* **PROBLEM DETAILS**
In your copy, leave out the pictures and repeat every record exactly.

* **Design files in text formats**
· · · ·

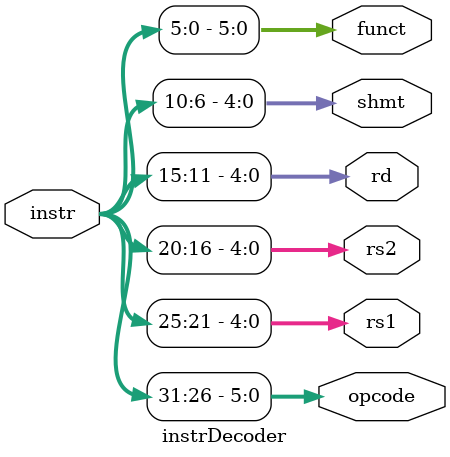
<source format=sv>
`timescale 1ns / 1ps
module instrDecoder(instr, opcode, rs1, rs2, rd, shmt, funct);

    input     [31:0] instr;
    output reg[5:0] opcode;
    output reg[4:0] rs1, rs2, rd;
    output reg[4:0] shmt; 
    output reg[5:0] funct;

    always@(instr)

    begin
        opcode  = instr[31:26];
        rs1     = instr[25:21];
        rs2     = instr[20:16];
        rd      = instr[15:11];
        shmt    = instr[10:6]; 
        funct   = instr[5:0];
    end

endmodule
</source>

· · · ·

* **WRITTEN SOLUTION**
<source format=sv>
`timescale 1ns / 1ps
module instrDecoder(instr, opcode, rs1, rs2, rd, shmt, funct);

    input     [31:0] instr;
    output reg[5:0] opcode;
    output reg[4:0] rs1, rs2, rd;
    output reg[4:0] shmt; 
    output reg[5:0] funct;

    always@(instr)

    begin
        opcode  = instr[31:26];
        rs1     = instr[25:21];
        rs2     = instr[20:16];
        rd      = instr[15:11];
        shmt    = instr[10:6]; 
        funct   = instr[5:0];
    end

endmodule
</source>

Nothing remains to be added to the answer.